__Supplied text__.
····················

The idea behind Tagorean Veganism is very simple. ‘Tagorean’ means it is about relocalisation: one village, neighbourhood, or even one home garden at a time. The ‘ism’ in ‘Veganism’ indicates that there is a principle involved. It is about growing perennial plant foods as locally as possible and cooking them at home for delicious meals. In my experience, this needs local infrastructure to be built, which is a complex process requiring considerable time and effort, and also considerable funds …
… unless one belongs to an intentional community where people expect to exchange materials and skills with each other – and that brings us to the permaculture story, or rather, my own permaculture story.
I tend to avoid writing about my own experiences and actions. This could be due to shyness or modesty, or to avoid criticism, perhaps for not doing enough to ‘practice what I preach’. The last point is an interesting one, not only for me but for many people with strong views. It is a complex point which includes questions on what qualifies as ‘practice’. Is writing a letter to one’s MP ‘practice’? Is going on a demo? Joining a political party? Or must practice be personally life changing? There are also questions about the value of voicing one’s views. Is telling others what needs to change more or less valuable than setting an example which may or may not be noticed and followed by anyone else? Is there perhaps a question of balance between telling and doing? My permaculture story, which I’ll tell now, is relevant to that debate. Permaculture should be about practice, not preaching, and it has not been wholly or sufficiently that way for me – which may change due to being spurred on by the idea of Tagorean Veganism.
I begin my permaculture story with the work I was doing for eight years before I first heard of permaculture thirty years ago. That work and its frustrations made permaculture such an exciting revelation to me that disillusionment was almost bound to set in. It involved a life changing shift from having strong views and voicing them in the usual ways, to doing something much more active. Such a shift is a crucial part of what I am calling Tagorean Veganism, Tagore himself certainly went through such a change in the 1890s when he was put in charge of managing the family estates.

····················

__Listed records__.
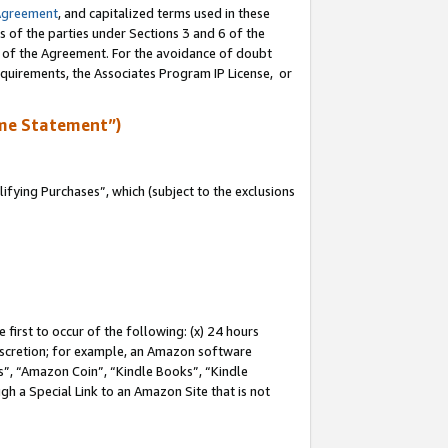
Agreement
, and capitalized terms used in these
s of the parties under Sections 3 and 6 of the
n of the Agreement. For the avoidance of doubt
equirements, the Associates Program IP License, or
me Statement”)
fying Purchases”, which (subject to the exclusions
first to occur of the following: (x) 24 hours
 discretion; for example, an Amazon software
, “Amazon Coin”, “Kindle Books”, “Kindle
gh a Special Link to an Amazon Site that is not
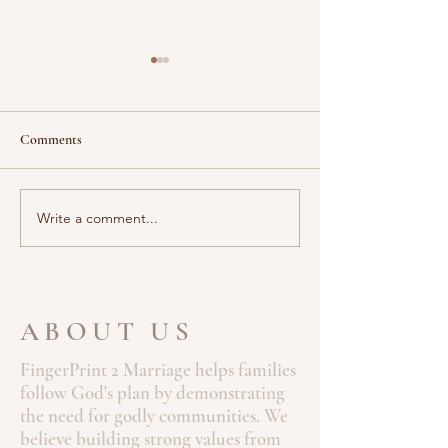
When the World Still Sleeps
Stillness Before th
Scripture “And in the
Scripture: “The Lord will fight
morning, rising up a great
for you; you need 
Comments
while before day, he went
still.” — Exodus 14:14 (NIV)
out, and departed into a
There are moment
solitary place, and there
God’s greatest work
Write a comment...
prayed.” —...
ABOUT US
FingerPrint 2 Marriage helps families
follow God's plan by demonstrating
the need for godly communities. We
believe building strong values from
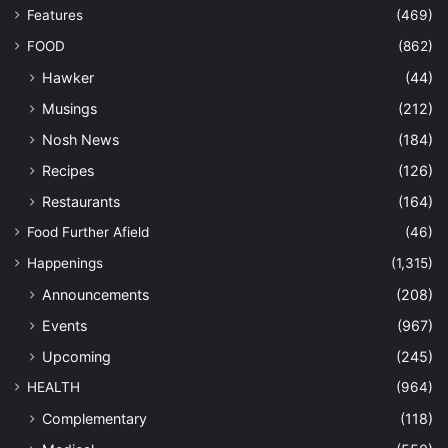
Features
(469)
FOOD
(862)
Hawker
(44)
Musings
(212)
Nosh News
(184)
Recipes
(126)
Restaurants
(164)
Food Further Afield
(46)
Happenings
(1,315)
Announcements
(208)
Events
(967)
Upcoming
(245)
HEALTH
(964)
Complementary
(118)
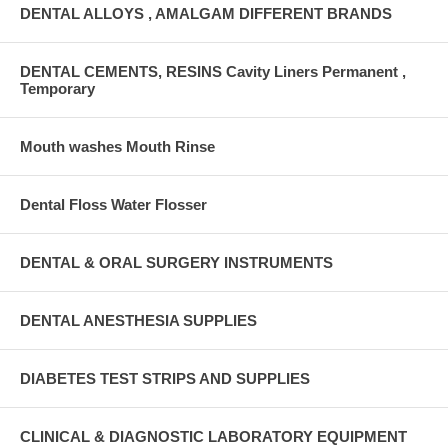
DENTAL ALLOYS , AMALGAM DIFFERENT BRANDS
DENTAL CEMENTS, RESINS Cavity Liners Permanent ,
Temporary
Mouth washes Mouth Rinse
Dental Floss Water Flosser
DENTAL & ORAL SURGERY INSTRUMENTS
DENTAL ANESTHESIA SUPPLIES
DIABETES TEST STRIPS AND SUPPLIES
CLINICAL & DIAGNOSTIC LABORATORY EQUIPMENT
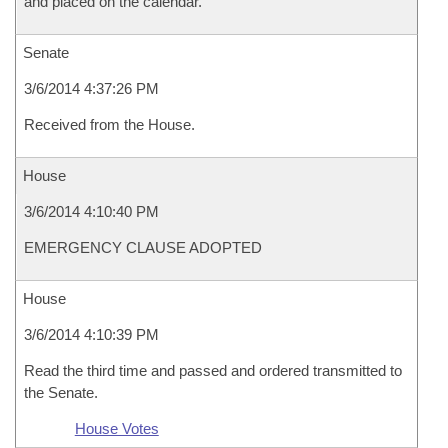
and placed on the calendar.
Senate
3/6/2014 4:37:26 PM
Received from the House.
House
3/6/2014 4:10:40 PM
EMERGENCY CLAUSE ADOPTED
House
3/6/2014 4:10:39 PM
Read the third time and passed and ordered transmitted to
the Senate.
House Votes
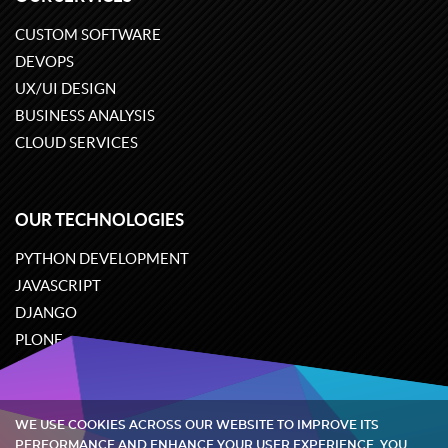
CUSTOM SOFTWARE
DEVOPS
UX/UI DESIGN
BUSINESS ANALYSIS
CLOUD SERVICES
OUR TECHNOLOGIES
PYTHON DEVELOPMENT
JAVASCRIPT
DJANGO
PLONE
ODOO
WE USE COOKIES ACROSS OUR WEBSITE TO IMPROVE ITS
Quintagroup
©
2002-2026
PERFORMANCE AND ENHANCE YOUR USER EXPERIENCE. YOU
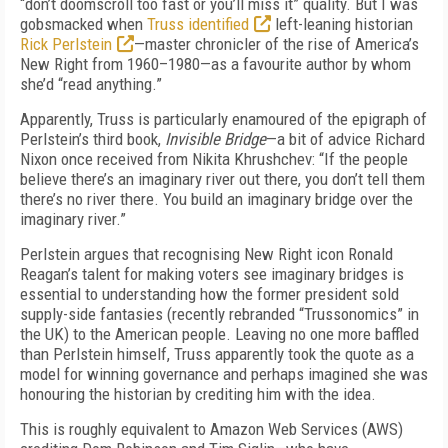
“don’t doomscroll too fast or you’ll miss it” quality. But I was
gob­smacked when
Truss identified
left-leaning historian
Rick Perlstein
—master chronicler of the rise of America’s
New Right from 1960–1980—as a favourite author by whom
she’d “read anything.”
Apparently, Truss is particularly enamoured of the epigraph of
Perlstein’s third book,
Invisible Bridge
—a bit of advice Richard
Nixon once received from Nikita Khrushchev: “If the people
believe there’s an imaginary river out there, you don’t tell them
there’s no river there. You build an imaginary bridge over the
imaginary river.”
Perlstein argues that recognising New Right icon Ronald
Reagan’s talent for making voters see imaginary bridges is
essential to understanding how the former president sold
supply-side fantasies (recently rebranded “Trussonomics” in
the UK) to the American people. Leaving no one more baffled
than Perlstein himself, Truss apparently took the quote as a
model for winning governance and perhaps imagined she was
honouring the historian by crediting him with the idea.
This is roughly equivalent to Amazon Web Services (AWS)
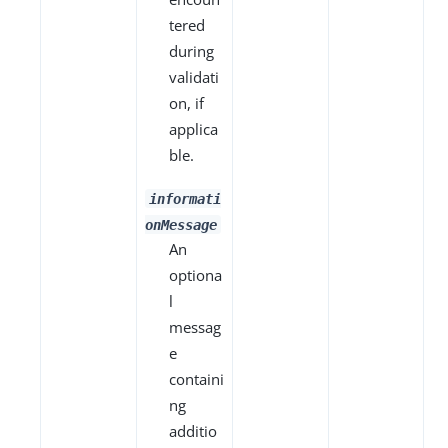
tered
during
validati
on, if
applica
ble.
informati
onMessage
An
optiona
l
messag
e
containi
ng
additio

····················

__Exercise__. Reproduce the passage on Tagorean Veganism and permaculture in full, word for word, without any changes.

__Answer__.
The idea behind Tagorean Veganism is very simple. ‘Tagorean’ means it is about relocalisation: one village, neighbourhood, or even one home garden at a time. The ‘ism’ in ‘Veganism’ indicates that there is a principle involved. It is about growing perennial plant foods as locally as possible and cooking them at home for delicious meals. In my experience, this needs local infrastructure to be built, which is a complex process requiring considerable time and effort, and also considerable funds …
… unless one belongs to an intentional community where people expect to exchange materials and skills with each other – and that brings us to the permaculture story, or rather, my own permaculture story.
I tend to avoid writing about my own experiences and actions. This could be due to shyness or modesty, or to avoid criticism, perhaps for not doing enough to ‘practice what I preach’. The last point is an interesting one, not only for me but for many people with strong views. It is a complex point which includes questions on what qualifies as ‘practice’. Is writing a letter to one’s MP ‘practice’? Is going on a demo? Joining a political party? Or must practice be personally life changing? There are also questions about the value of voicing one’s views. Is telling others what needs to change more or less valuable than setting an example which may or may not be noticed and followed by anyone else? Is there perhaps a question of balance between telling and doing? My permaculture story, which I’ll tell now, is relevant to that debate. Permaculture should be about practice, not preaching, and it has not been wholly or sufficiently that way for me – which may change due to being spurred on by the idea of Tagorean Veganism.
I begin my permaculture story with the work I was doing for eight years before I first heard of permaculture thirty years ago. That work and its frustrations made permaculture such an exciting revelation to me that disillusionment was almost bound to set in. It involved a life changing shift from having strong views and voicing them in the usual ways, to doing something much more active. Such a shift is a crucial part of what I am calling Tagorean Veganism, Tagore himself certainly went through such a change in the 1890s when he was put in charge of managing the family estates.